Assignment :: Turn every line of the records below into a numbered list, leaving out any blank lines.

Collected data entries
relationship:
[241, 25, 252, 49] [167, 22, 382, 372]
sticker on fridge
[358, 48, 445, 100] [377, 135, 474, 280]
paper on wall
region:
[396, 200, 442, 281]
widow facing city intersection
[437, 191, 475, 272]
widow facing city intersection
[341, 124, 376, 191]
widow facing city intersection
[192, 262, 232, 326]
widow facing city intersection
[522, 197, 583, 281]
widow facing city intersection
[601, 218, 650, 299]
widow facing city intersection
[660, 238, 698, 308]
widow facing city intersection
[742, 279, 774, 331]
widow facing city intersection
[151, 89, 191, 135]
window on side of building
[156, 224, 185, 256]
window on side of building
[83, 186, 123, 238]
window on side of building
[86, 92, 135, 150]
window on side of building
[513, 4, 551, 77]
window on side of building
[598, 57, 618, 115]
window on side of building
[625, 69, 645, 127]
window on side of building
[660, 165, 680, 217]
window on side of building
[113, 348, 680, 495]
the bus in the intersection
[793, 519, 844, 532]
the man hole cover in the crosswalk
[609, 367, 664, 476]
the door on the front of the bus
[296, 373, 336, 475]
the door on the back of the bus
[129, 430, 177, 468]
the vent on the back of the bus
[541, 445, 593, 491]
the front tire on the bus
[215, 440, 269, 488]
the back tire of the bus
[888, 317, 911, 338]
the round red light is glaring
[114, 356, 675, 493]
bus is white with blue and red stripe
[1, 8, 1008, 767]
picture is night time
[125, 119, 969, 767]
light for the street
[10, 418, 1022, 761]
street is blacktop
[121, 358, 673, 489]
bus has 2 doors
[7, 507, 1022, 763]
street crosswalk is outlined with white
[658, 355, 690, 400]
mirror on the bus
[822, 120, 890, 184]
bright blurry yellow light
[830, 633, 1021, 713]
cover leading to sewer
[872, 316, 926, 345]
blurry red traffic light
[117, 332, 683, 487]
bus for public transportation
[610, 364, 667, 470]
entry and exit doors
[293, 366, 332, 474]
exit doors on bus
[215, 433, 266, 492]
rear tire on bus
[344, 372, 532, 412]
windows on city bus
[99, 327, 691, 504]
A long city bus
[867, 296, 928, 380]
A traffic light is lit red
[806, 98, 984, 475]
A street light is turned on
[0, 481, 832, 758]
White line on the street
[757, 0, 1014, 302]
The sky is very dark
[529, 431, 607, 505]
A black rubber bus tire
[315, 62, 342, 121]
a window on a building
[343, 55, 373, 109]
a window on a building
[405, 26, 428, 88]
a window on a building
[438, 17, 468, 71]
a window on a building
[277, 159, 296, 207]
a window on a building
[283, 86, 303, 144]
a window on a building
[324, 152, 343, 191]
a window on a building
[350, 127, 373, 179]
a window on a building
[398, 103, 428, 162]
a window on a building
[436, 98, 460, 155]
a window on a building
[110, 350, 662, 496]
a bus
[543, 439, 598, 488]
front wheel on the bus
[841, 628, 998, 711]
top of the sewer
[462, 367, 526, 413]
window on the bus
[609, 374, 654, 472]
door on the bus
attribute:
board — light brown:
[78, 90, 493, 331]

Response for this exercise ::
1. relationship:
2. [241, 25, 252, 49] [167, 22, 382, 372]
3. sticker on fridge
4. [358, 48, 445, 100] [377, 135, 474, 280]
5. paper on wall
6. region:
7. [396, 200, 442, 281]
8. widow facing city intersection
9. [437, 191, 475, 272]
10. widow facing city intersection
11. [341, 124, 376, 191]
12. widow facing city intersection
13. [192, 262, 232, 326]
14. widow facing city intersection
15. [522, 197, 583, 281]
16. widow facing city intersection
17. [601, 218, 650, 299]
18. widow facing city intersection
19. [660, 238, 698, 308]
20. widow facing city intersection
21. [742, 279, 774, 331]
22. widow facing city intersection
23. [151, 89, 191, 135]
24. window on side of building
25. [156, 224, 185, 256]
26. window on side of building
27. [83, 186, 123, 238]
28. window on side of building
29. [86, 92, 135, 150]
30. window on side of building
31. [513, 4, 551, 77]
32. window on side of building
33. [598, 57, 618, 115]
34. window on side of building
35. [625, 69, 645, 127]
36. window on side of building
37. [660, 165, 680, 217]
38. window on side of building
39. [113, 348, 680, 495]
40. the bus in the intersection
41. [793, 519, 844, 532]
42. the man hole cover in the crosswalk
43. [609, 367, 664, 476]
44. the door on the front of the bus
45. [296, 373, 336, 475]
46. the door on the back of the bus
47. [129, 430, 177, 468]
48. the vent on the back of the bus
49. [541, 445, 593, 491]
50. the front tire on the bus
51. [215, 440, 269, 488]
52. the back tire of the bus
53. [888, 317, 911, 338]
54. the round red light is glaring
55. [114, 356, 675, 493]
56. bus is white with blue and red stripe
57. [1, 8, 1008, 767]
58. picture is night time
59. [125, 119, 969, 767]
60. light for the street
61. [10, 418, 1022, 761]
62. street is blacktop
63. [121, 358, 673, 489]
64. bus has 2 doors
65. [7, 507, 1022, 763]
66. street crosswalk is outlined with white
67. [658, 355, 690, 400]
68. mirror on the bus
69. [822, 120, 890, 184]
70. bright blurry yellow light
71. [830, 633, 1021, 713]
72. cover leading to sewer
73. [872, 316, 926, 345]
74. blurry red traffic light
75. [117, 332, 683, 487]
76. bus for public transportation
77. [610, 364, 667, 470]
78. entry and exit doors
79. [293, 366, 332, 474]
80. exit doors on bus
81. [215, 433, 266, 492]
82. rear tire on bus
83. [344, 372, 532, 412]
84. windows on city bus
85. [99, 327, 691, 504]
86. A long city bus
87. [867, 296, 928, 380]
88. A traffic light is lit red
89. [806, 98, 984, 475]
90. A street light is turned on
91. [0, 481, 832, 758]
92. White line on the street
93. [757, 0, 1014, 302]
94. The sky is very dark
95. [529, 431, 607, 505]
96. A black rubber bus tire
97. [315, 62, 342, 121]
98. a window on a building
99. [343, 55, 373, 109]
100. a window on a building
101. [405, 26, 428, 88]
102. a window on a building
103. [438, 17, 468, 71]
104. a window on a building
105. [277, 159, 296, 207]
106. a window on a building
107. [283, 86, 303, 144]
108. a window on a building
109. [324, 152, 343, 191]
110. a window on a building
111. [350, 127, 373, 179]
112. a window on a building
113. [398, 103, 428, 162]
114. a window on a building
115. [436, 98, 460, 155]
116. a window on a building
117. [110, 350, 662, 496]
118. a bus
119. [543, 439, 598, 488]
120. front wheel on the bus
121. [841, 628, 998, 711]
122. top of the sewer
123. [462, 367, 526, 413]
124. window on the bus
125. [609, 374, 654, 472]
126. door on the bus
127. attribute:
128. board — light brown:
129. [78, 90, 493, 331]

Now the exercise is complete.